[Extracted page text data]
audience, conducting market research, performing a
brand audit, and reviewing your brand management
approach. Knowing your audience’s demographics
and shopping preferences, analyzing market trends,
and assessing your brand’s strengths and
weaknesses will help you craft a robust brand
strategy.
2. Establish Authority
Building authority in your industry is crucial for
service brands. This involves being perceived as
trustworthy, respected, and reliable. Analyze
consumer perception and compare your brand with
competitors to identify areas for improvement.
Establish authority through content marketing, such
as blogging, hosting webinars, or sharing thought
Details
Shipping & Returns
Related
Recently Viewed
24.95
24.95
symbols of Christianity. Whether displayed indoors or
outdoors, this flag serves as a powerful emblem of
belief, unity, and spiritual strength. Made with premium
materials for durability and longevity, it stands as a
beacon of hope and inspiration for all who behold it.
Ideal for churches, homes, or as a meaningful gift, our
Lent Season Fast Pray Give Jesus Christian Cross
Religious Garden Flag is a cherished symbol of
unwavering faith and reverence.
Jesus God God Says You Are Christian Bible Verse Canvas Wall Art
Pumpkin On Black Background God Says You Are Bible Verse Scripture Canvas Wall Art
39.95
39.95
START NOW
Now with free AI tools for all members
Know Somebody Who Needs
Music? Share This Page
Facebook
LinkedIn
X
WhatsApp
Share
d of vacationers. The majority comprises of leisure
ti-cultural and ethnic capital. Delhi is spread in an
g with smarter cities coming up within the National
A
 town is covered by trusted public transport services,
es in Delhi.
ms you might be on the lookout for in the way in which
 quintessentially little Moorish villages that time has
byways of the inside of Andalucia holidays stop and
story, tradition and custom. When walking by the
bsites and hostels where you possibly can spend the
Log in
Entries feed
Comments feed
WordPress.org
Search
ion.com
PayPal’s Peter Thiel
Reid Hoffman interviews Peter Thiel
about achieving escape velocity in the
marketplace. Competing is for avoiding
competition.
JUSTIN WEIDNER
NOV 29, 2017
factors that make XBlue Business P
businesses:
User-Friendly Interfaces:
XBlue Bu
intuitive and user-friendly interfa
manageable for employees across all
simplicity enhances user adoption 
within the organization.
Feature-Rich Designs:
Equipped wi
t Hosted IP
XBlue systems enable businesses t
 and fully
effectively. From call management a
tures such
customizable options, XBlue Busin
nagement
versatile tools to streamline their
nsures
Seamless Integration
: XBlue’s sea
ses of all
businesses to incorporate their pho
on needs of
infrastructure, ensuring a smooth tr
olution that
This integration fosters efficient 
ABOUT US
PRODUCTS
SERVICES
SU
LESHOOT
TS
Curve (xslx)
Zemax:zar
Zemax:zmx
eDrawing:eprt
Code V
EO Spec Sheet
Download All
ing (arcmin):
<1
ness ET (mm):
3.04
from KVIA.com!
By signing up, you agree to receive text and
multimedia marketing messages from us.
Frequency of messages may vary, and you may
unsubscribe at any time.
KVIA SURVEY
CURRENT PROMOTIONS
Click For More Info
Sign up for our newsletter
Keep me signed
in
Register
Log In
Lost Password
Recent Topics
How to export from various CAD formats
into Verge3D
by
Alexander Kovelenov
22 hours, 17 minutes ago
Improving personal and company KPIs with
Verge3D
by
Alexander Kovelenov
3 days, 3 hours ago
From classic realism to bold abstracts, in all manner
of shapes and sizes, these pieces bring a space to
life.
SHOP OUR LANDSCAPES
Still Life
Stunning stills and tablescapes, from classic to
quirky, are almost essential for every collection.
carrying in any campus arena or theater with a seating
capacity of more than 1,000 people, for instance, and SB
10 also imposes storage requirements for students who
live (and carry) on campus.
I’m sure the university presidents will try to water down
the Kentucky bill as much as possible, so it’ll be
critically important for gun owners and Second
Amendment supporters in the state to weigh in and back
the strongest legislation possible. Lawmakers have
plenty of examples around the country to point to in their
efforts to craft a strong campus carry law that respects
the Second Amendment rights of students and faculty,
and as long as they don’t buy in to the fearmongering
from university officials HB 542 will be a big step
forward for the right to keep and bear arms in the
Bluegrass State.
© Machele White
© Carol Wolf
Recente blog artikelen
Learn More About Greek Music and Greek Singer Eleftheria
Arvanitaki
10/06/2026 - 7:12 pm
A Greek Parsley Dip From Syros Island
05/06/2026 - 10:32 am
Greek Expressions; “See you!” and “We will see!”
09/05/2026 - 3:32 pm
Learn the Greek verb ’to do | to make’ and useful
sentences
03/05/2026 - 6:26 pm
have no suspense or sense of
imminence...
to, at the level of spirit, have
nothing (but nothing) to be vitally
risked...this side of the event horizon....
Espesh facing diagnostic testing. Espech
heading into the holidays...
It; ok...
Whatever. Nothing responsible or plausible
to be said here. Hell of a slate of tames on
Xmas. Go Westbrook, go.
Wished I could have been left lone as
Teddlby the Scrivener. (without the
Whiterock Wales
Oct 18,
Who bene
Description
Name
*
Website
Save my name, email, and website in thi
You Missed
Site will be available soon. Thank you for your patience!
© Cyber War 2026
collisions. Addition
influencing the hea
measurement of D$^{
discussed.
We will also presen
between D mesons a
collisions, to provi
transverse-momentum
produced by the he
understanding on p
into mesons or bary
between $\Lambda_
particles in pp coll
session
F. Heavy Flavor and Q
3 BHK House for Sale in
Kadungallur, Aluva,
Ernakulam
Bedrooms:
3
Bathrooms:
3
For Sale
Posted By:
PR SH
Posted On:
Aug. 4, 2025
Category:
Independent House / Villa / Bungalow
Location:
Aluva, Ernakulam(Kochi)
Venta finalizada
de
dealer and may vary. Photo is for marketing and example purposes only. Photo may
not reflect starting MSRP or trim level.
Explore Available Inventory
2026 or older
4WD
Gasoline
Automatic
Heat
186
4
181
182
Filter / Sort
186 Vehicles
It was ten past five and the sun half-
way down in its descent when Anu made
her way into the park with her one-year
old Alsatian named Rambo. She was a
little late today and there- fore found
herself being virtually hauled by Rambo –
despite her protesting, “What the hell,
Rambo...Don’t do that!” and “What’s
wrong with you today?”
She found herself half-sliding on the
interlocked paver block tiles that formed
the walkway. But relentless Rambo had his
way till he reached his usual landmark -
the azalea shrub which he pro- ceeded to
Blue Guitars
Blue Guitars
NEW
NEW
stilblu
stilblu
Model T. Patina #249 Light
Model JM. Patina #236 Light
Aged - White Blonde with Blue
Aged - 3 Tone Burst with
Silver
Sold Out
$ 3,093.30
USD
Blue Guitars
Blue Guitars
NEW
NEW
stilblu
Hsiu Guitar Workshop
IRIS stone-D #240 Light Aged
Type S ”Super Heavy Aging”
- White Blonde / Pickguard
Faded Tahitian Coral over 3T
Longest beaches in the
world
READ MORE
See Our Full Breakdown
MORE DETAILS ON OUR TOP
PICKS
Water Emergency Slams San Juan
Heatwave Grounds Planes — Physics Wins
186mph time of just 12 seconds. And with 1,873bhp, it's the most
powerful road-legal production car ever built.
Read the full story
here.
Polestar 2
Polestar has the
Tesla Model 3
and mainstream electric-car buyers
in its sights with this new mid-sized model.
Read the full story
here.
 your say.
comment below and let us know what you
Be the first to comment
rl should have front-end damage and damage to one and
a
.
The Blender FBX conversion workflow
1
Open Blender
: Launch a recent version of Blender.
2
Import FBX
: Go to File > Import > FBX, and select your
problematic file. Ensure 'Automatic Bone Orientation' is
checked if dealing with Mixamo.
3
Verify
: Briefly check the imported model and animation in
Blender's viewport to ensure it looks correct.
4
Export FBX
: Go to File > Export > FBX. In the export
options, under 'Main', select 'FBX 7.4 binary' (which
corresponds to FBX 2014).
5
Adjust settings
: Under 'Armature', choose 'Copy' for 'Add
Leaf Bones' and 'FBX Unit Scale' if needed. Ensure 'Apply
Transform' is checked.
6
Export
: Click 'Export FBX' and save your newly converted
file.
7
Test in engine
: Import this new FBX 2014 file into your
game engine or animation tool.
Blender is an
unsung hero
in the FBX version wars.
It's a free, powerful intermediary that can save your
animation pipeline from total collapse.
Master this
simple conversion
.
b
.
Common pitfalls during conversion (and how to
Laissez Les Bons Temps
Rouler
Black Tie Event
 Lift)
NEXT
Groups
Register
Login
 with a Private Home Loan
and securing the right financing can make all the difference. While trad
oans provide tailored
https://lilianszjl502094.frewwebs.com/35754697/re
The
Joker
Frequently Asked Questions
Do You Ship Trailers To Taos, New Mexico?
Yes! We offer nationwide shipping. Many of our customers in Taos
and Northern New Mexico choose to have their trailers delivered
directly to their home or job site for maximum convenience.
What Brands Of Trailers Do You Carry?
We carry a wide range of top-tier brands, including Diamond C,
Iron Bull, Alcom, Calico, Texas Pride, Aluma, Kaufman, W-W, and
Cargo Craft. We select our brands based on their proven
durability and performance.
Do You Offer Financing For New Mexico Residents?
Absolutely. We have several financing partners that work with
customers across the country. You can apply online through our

Work task:
Set down exactly, and only, the lines from the one with "oans provide tailored" to the final line of the data.

Task response:
oans provide tailored
https://lilianszjl502094.frewwebs.com/35754697/re
The
Joker
Frequently Asked Questions
Do You Ship Trailers To Taos, New Mexico?
Yes! We offer nationwide shipping. Many of our customers in Taos
and Northern New Mexico choose to have their trailers delivered
directly to their home or job site for maximum convenience.
What Brands Of Trailers Do You Carry?
We carry a wide range of top-tier brands, including Diamond C,
Iron Bull, Alcom, Calico, Texas Pride, Aluma, Kaufman, W-W, and
Cargo Craft. We select our brands based on their proven
durability and performance.
Do You Offer Financing For New Mexico Residents?
Absolutely. We have several financing partners that work with
customers across the country. You can apply online through our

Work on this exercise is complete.